There are several Santa Cruz tandems. They had a batch of the bullit/heckler rear-ended frames built up a few years ago, I think 10 or 12. 2 or 3 of these were at SOC. Also they have the one-off V10 tandem that was at SOC this past year. 

They are not for sale to the public.


----------



## TandemGeek (Mar 14, 2004)

Interesting... I didn't realize there were that many of them. Ya learn something new every day.


----------



## mtymxdh (Jan 14, 2005)

I know this is a very old thread, but I was watching this video and at 2:20 I could not believe what my eyes were looking at.. a Santa Cruz chameleon tandem!!! wow. googled Santa Cruz Tandem and I landed in this thread..

at the end you can see another Heckler/Bullit tandem






WANT!!!

in this page you can see a picture of another custom Santa Cruz I believe is a Heckler swingarm

The Tandem Link - Bulletin Board Archive


----------



## PMK (Oct 12, 2004)

Somewhere in England (?) is a Turner tandem. 

I also heard rumor of a Cannondale full suspension tandem too but have no proof of that.

Occasionally you see the GT suspension tandem posted with twin rear shocks.
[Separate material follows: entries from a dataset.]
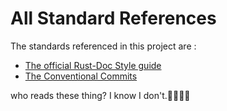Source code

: # All Standard References

The standards referenced in this project are :
 - [The official Rust-Doc Style guide][rust-doc-style-guide]
 - [The Conventional Commits][Conventional Commits guidelines]

who reads these thing? I know I don't.🤷🏽‍♂️🤗

[rust-doc-style-guide]: https://github.com/esp-rs/book/blob/main/rust-doc-style-guide.md    
[Conventional Commits guidelines]: https://www.conventionalcommits.org/en/v1.0.0/   
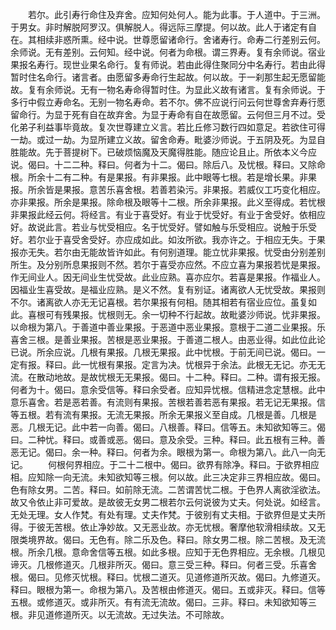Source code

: <!-- { "loadSidebar": true } -->
　　若尔。此引寿行命住及弃舍。应知何处何人。能为此事。于人道中。于三洲。于男女。非时解脱阿罗汉。俱解脱人。得远际三摩提。何以故。此人于诸定有自在。其相续非惑所熏。经中说。世尊愿留诸命行。舍诸寿行。命寿二行差别云何。余师说。无有差别。云何知。经中说。何者为命根。谓三界寿。复有余师说。宿业果报名寿行。现世业果名命行。复有师说。若由此得住聚同分中名寿行。若由此得暂时住名命行。诸言者。由愿留多寿命行生起故。何以故。于一刹那生起无愿留能故。复有余师说。无有一物名寿命得暂时住。为显此义故有诸言。复有余师说。于多行中假立寿命名。无别一物名寿命。若不尔。佛不应说行问云何世尊舍弃寿行愿留命行。为显于死有自在故弃舍。为显于寿命有自在故愿留。云何但三月不过。受化弟子利益事毕竟故。复次世尊建立义言。若比丘修习数行四如意足。若欲住可得一劫。或过一劫。为显所建立义故。留舍命寿。毗婆沙师说。于五阴及死。为显自胜能故。先于菩提树下。已破烦恼魔及天魔得胜能。随应论且止。所依本义今应说。偈曰。十二二种。释曰。何者为十二。偈曰。除后八。及忧根。释曰。又除命根。所余十二有二种。有是果报。有非果报。此中眼等七根。若是增长果。非果报。所余皆是果报。意苦乐喜舍根。若善若染污。非果报。若威仪工巧变化相应。亦非果报。所余是果报。除命根及眼等十二根。所余非果报。此义至得成。若忧根非果报此经云何。将经言。有业于喜受好。有业于忧受好。有业于舍受好。依相应好。故说此言。若业与忧受相应。名于忧受好。譬如触与乐受相应。说触于乐受好。若尔业于喜受舍受好。亦应成如此。如汝所欲。我亦许之。于相应无失。于果报亦无失。若尔由无能故皆许如此。有何别道理。能立忧非果报。忧受由分别差别所生。及分别所息果报则不然。若尔于喜受亦应然。不应立喜为果报若忧是果报。作无间业人。因无间业生忧受故。此业应熟。喜亦应尔。若喜是果报。作福业人。因福业生喜受故。是福业应熟。是义不然。复有别证。诸离欲人无忧受故。果报则不尔。诸离欲人亦无无记喜根。若尔果报有何相。随其相若有宿业应位。虽复如此。喜根可有残果报。忧根则无。余一切种不行起故。故毗婆沙师说。忧非果报。以命根为第八。于善道中善业果报。于恶道中恶业果报。意根于二道二业果报。乐喜舍三根。是善业果报。苦根是恶业果报。于善道二根人。由恶业得。如此位此论已说。所余应说。几根有果报。几根无果报。此中忧根。于前无间已说。偈曰。一定有报。释曰。此一忧根有果报。定言为决。忧根异于余法。此根无无记。亦无无流。在散动地故。是故忧根无无果报。偈曰。十二种。释曰。二种。谓有报无报。何者为十。偈曰。意余受信等。释曰余受者。应知异忧根。信精进念定慧根。此中意乐喜舍。若是恶若善。有流则有果报。苦根若善若恶有果报。若无记无果报。信等五根。若有流有果报。无流无果报。所余无果报义至自成。几根是善。几根是恶。几根无记。此中若一向善。偈曰。八根善。释曰。信等五。未知欲知等三。偈曰。二种忧。释曰。或善或恶。偈曰。意及余受。三种。释曰。此五根有三种。善恶无记。偈曰。余一种。释曰。何者为余。眼根为第一。命根为第八。此八一向无记。
　　何根何界相应。于二十二根中。偈曰。欲界有除净。释曰。于欲界相应相。应知除一向无流。未知欲知等三根。何以故。此三决定非三界相应故。偈曰。色有除女男。二苦。释曰。如前除无流。二苦谓苦忧二根。于色界人离欲淫欲法。故又令依止非可爱故。是故彼无女男二根若尔云何说彼为丈夫。何处说。如经言。无处无理。女人作梵。有处有理。丈夫作梵。于彼别有丈夫相。于欲界但是丈夫所得。于彼无苦根。依止净妙故。又无恶业故。亦无忧根。奢摩他软滑相续故。又无限类境界故。偈曰。无色有。除二乐及色。释曰。除女男二根。除二苦根。及无流根。所余几根。意命舍信等五根。如此多根。应知于无色界相应。无余根。几根见谛灭。几根修道灭。几根非所灭。偈曰。意三受三种。释曰。何者三受。乐喜舍根。偈曰。见修灭忧根。释曰。忧根二道灭。见道修道所灭故。偈曰。九修道灭。释曰。眼根为第一。命根为第八。及苦根由修道灭。偈曰。五或非灭。释曰。信等五根。或修道灭。或非所灭。有有流无流故。偈曰。三非。释曰。未知欲知等三根。非见道修道所灭。以无流故。无过失法。不可除故。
It was for sale last year I believe on ebay.

There are some rare machines that have been built, including some old school stuff like Fats and other bikes with a following.

PK


----------



## ebnelson (Oct 30, 2006)

Monsterstick said:


> I was riding in a Park-Who's-Name-Must-Not-Be-Spoken in the South Bay, and I saw a couple riding a Santa Cruz tandem. This park has more log-crossings than any place I've ever ridden, so that was what impressed me at first. But then I started thinking about it: A Santa Cruz tandem? They don't make those, do they? Well, they made at least one. I can attest to that.
> 
> Has anyone heard of these?:skep:


That was probably Brent and April. She works for Santa Cruz. My brother says they get out on it at least once every 2 to 3 weeks.


----------



## reamer41 (Mar 26, 2007)

Tallboy LT tandem, please!


----------